The Reverend Al Sharpton and Vice President Kamala Harris both delivered impassioned speeches calling on Congress to pass the George Floyd Justice in Policing Act, a broad package of reforms that includes a national registry for police officers disciplined for misconduct, a ban on no-knock warrants and other measures.

Ms Harris said the beating of Mr Nichols by police officers was a violent act that went against the stated mission of police to ensure public safety.

“It was not in the interest of keeping the public safe, because one must ask, was not it in the interest of keeping the public safe that Tyre Nichols would be with us today?

“Was he not also entitled to the right to be safe? So when we talk about public safety, let us understand what it means in its truest form. Tyre Nichols should have been safe,” she said.

Mr Sharpton began his eulogy by recognising family members of others who have been killed by police who attended the funeral, including George Floyd, Botham Jean, Eric Garner and Breonna Taylor.

He said the officers who beat Mr Nichols might have acted differently if there was real accountability for their actions. He also said he believes that if Mr Nichols had been white, “you wouldn’t have beat him like that”.

“We understand that there are concerns about public safety. We understand that there are needs that deal with crime,” Mr Sharpton said.

“But you don’t fight crime by becoming criminals yourself. You don’t stand up to thugs in the street by becoming thugs yourself. You don’t fight gangs by becoming five armed men against an unarmed man. That ain’t the police.
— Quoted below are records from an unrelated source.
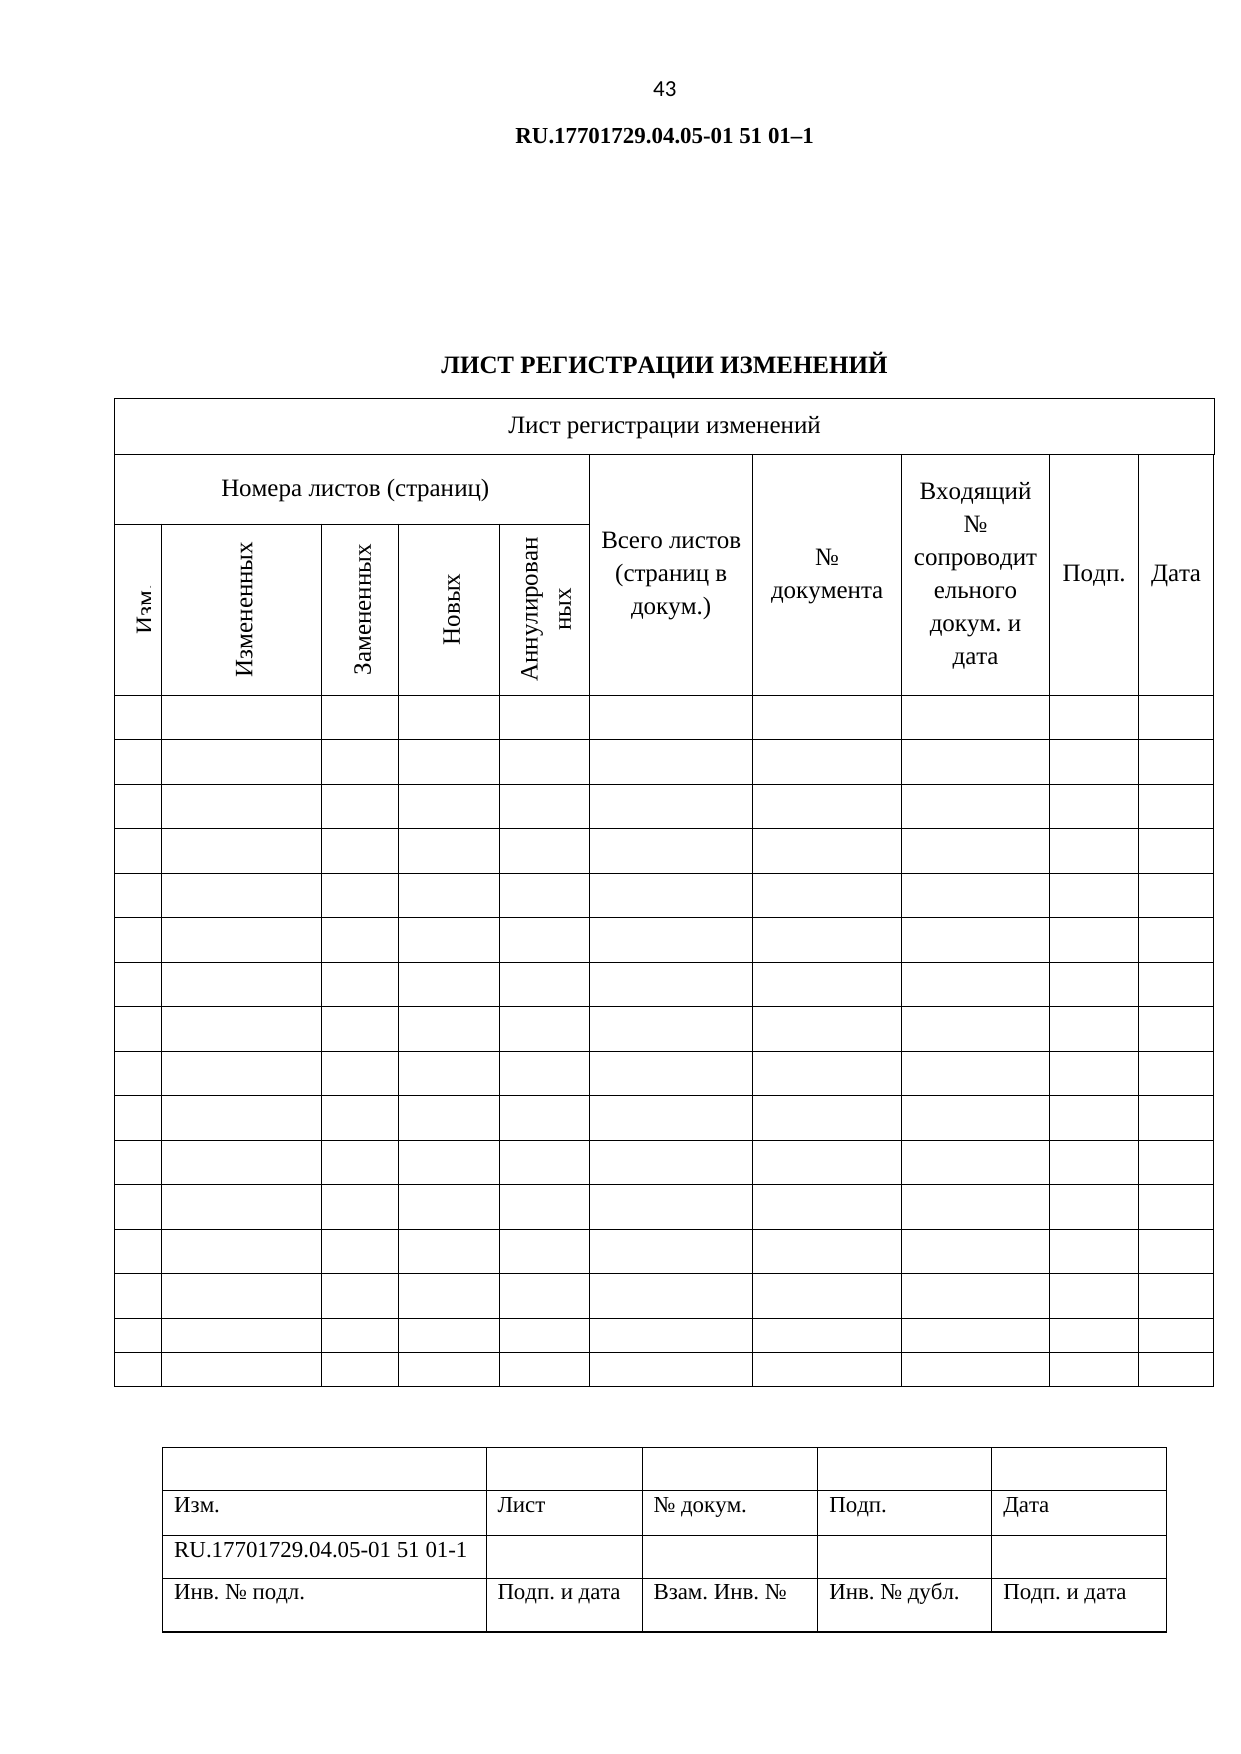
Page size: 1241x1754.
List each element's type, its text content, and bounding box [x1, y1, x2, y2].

table_cell Всего листов (страниц в докум.) [590, 455, 752, 694]
table_cell [1139, 1141, 1213, 1184]
table_cell [753, 1353, 901, 1386]
table_cell [162, 1274, 321, 1317]
table_cell [500, 785, 589, 828]
table_cell [902, 1096, 1049, 1139]
table_cell [902, 1230, 1049, 1273]
table_cell [753, 1007, 901, 1051]
table_cell [902, 1353, 1049, 1386]
table_cell [902, 874, 1049, 917]
table_cell [115, 1185, 161, 1228]
table_cell [399, 1319, 499, 1352]
table_cell Дата [1139, 455, 1213, 694]
table_cell [753, 740, 901, 784]
table_cell [753, 1185, 901, 1228]
table_cell [162, 874, 321, 917]
table_cell [902, 963, 1049, 1006]
table_cell [500, 963, 589, 1006]
table_cell [162, 1096, 321, 1139]
table_cell [500, 918, 589, 962]
table_cell [500, 696, 589, 739]
table_cell [162, 1319, 321, 1352]
table_cell [902, 740, 1049, 784]
table_cell [162, 1353, 321, 1386]
table_cell [1050, 874, 1138, 917]
table_cell [1050, 785, 1138, 828]
table_cell [162, 1052, 321, 1095]
table_cell [322, 740, 398, 784]
table_cell [399, 1185, 499, 1228]
table_cell [399, 1141, 499, 1184]
table_cell [1139, 785, 1213, 828]
table_cell Номера листов (страниц) [115, 455, 589, 523]
table_cell [1139, 1052, 1213, 1095]
table_cell [753, 829, 901, 873]
table_cell [322, 963, 398, 1006]
table_cell [1139, 1319, 1213, 1352]
table_cell [1050, 740, 1138, 784]
table_cell Входящий № сопроводительного докум. и дата [902, 455, 1049, 694]
table_cell [322, 1141, 398, 1184]
table_cell [500, 1319, 589, 1352]
table_cell [162, 918, 321, 962]
table_cell [1050, 1274, 1138, 1317]
table_header Лист регистрации изменений [115, 399, 1214, 454]
table_cell [1139, 1096, 1213, 1139]
table_cell [115, 740, 161, 784]
table_cell [590, 1185, 752, 1228]
table_cell [1139, 696, 1213, 739]
table_cell Измененных [162, 525, 321, 694]
table_cell [500, 1230, 589, 1273]
table_cell [590, 963, 752, 1006]
table_cell [902, 696, 1049, 739]
table_cell [590, 740, 752, 784]
table_cell [753, 785, 901, 828]
table_cell [399, 1007, 499, 1051]
table_cell [753, 918, 901, 962]
table_cell [590, 1141, 752, 1184]
table_cell [590, 1230, 752, 1273]
table_cell [753, 1230, 901, 1273]
table_cell [753, 696, 901, 739]
table_cell [322, 1096, 398, 1139]
table_cell [1050, 1230, 1138, 1273]
table_cell [322, 1274, 398, 1317]
table_cell [115, 1353, 161, 1386]
table_cell [590, 1096, 752, 1139]
table_cell [162, 1141, 321, 1184]
table_cell [753, 1096, 901, 1139]
table_cell Новых [399, 525, 499, 694]
table_cell [590, 1274, 752, 1317]
table_cell [162, 1007, 321, 1051]
table_cell [399, 740, 499, 784]
table_cell [162, 785, 321, 828]
table_cell [500, 829, 589, 873]
table_cell [162, 740, 321, 784]
table_cell [162, 963, 321, 1006]
table_cell [1050, 1319, 1138, 1352]
table_cell [399, 918, 499, 962]
table_cell [590, 918, 752, 962]
table_cell [1050, 1007, 1138, 1051]
table_cell [115, 1007, 161, 1051]
table_cell [1050, 1052, 1138, 1095]
table_cell [322, 1230, 398, 1273]
table_cell [902, 829, 1049, 873]
table_cell [162, 829, 321, 873]
table_cell [399, 1274, 499, 1317]
table_cell [115, 963, 161, 1006]
table_cell [162, 1230, 321, 1273]
table_cell [322, 1007, 398, 1051]
table_cell [115, 1319, 161, 1352]
table_cell [500, 1007, 589, 1051]
table_cell [500, 1141, 589, 1184]
table_cell [902, 785, 1049, 828]
table_cell [500, 1274, 589, 1317]
table_cell [753, 874, 901, 917]
table_cell [115, 1052, 161, 1095]
table_cell [322, 1319, 398, 1352]
table_cell [753, 963, 901, 1006]
table_cell [590, 696, 752, 739]
table_cell [1050, 1096, 1138, 1139]
table_cell [1050, 1141, 1138, 1184]
table_cell [399, 696, 499, 739]
table_cell [399, 1052, 499, 1095]
table_cell [115, 829, 161, 873]
table_cell [115, 1230, 161, 1273]
table_cell [115, 785, 161, 828]
table_cell [322, 918, 398, 962]
table_cell [115, 918, 161, 962]
table_cell [322, 1185, 398, 1228]
table_cell [115, 1096, 161, 1139]
table_cell Изм. [115, 525, 161, 694]
table_cell [590, 1052, 752, 1095]
table_cell [753, 1319, 901, 1352]
table_cell [590, 1353, 752, 1386]
table_cell [399, 1230, 499, 1273]
table_cell [322, 829, 398, 873]
table_cell [902, 1052, 1049, 1095]
table_cell [902, 1185, 1049, 1228]
table_cell [115, 696, 161, 739]
table_cell № документа [753, 455, 901, 694]
table_cell [162, 696, 321, 739]
table_cell [399, 963, 499, 1006]
table_cell [902, 1007, 1049, 1051]
table_cell Замененных [322, 525, 398, 694]
table_cell [399, 874, 499, 917]
table_cell [1050, 918, 1138, 962]
table_cell [590, 785, 752, 828]
table_cell [1050, 829, 1138, 873]
table_cell [115, 1274, 161, 1317]
table_cell [500, 1052, 589, 1095]
table_cell [322, 785, 398, 828]
table_cell [1139, 740, 1213, 784]
table_cell [590, 874, 752, 917]
table_cell [1139, 963, 1213, 1006]
table_cell [115, 1141, 161, 1184]
table_cell [902, 1141, 1049, 1184]
table_cell [1050, 963, 1138, 1006]
table_cell [1139, 918, 1213, 962]
table_cell [500, 1185, 589, 1228]
text ЛИСТ РЕГИСТРАЦИИ ИЗМЕНЕНИЙ [177, 350, 1152, 379]
table_cell [500, 1096, 589, 1139]
table_cell [1050, 696, 1138, 739]
table_cell [1139, 874, 1213, 917]
table_cell [902, 1319, 1049, 1352]
table_cell [500, 740, 589, 784]
table_cell Аннулированных [500, 525, 589, 694]
table_cell [1139, 1007, 1213, 1051]
table_cell [590, 1319, 752, 1352]
table_cell [753, 1274, 901, 1317]
table_cell [322, 696, 398, 739]
table_cell [399, 1096, 499, 1139]
table_cell [162, 1185, 321, 1228]
table_cell [1139, 1353, 1213, 1386]
table_cell [902, 1274, 1049, 1317]
table_cell [1050, 1353, 1138, 1386]
table_cell [753, 1141, 901, 1184]
table_cell [590, 1007, 752, 1051]
table_cell [500, 1353, 589, 1386]
table_cell [1050, 1185, 1138, 1228]
table_cell [115, 874, 161, 917]
table_cell [590, 829, 752, 873]
table_cell [322, 1052, 398, 1095]
table_cell [399, 1353, 499, 1386]
table_cell [1139, 829, 1213, 873]
table_cell [322, 874, 398, 917]
table_cell [399, 785, 499, 828]
table_cell [902, 918, 1049, 962]
table_cell [1139, 1274, 1213, 1317]
table_cell [500, 874, 589, 917]
table_cell Подп. [1050, 455, 1138, 694]
table_cell [1139, 1230, 1213, 1273]
table_cell [753, 1052, 901, 1095]
table_cell [322, 1353, 398, 1386]
table_cell [1139, 1185, 1213, 1228]
table_cell [399, 829, 499, 873]
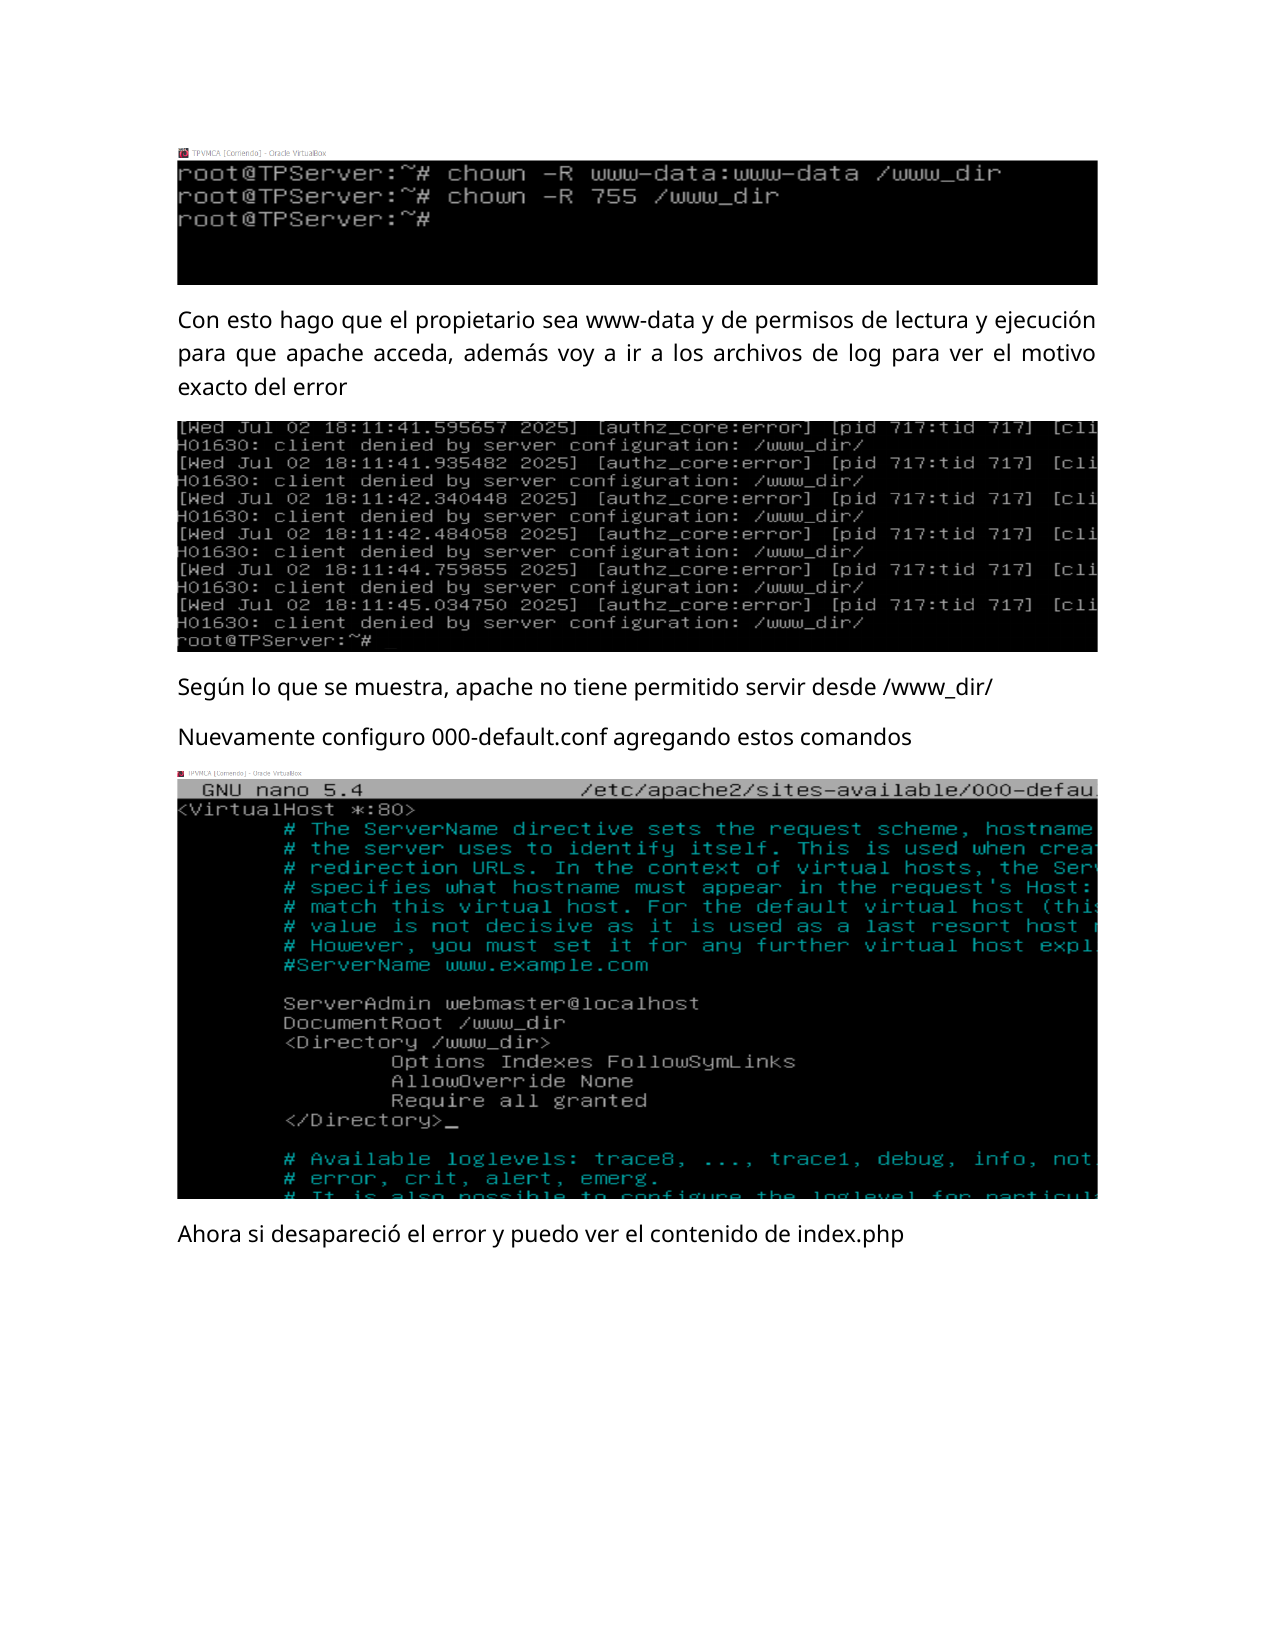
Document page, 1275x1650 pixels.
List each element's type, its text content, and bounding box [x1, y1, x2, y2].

text Ahora si desapareció el error y puedo ver el contenido de index.php [177, 1218, 1098, 1249]
text Según lo que se muestra, apache no tiene permitido servir desde /www_dir/ [177, 670, 1098, 702]
text Con esto hago que el propietario sea www-data y de permisos de lectura y ejecución para que apache acceda, además voy a ir a los archivos de log para ver el motivo exacto del error [177, 304, 1098, 402]
picture [177, 421, 1098, 652]
picture [177, 147, 1098, 285]
picture [177, 771, 1098, 1199]
text Nuevamente configuro 000-default.conf agregando estos comandos [177, 721, 1098, 752]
That’s punks.”

His remarks drew rousing applause from the crowd.

“If that man had been white, you wouldn’t have beat him like that,” Mr Sharpton said.

The Reverend Lawrence Turner called Mr Nichols “a good person, a beautiful soul, a son, a father, a brother, a friend, a human being” who was gone too soon and “denied his rights to life, liberty and the pursuit of happiness, denied the dignity of his humanity, denied the right to see the sun set another day, to embrace his mother, hang out with his friends, hold his child, and the right to grow old”.

“As we celebrate Tyre’s life and comfort this family, we serve notice to this nation that the rerun of this episode that makes Black lives hashtags has been cancelled and will not be renewed for another season,” Mr Turner said. “We have come and we shall overcome.”

Tiffany Rachal, the mother of Jalen Randle, who was fatally shot by a Houston police officer in 2022, sang a rendition of the classic gospel standard Total Praise to rousing applause from the congregation and Mr Nichols’ family.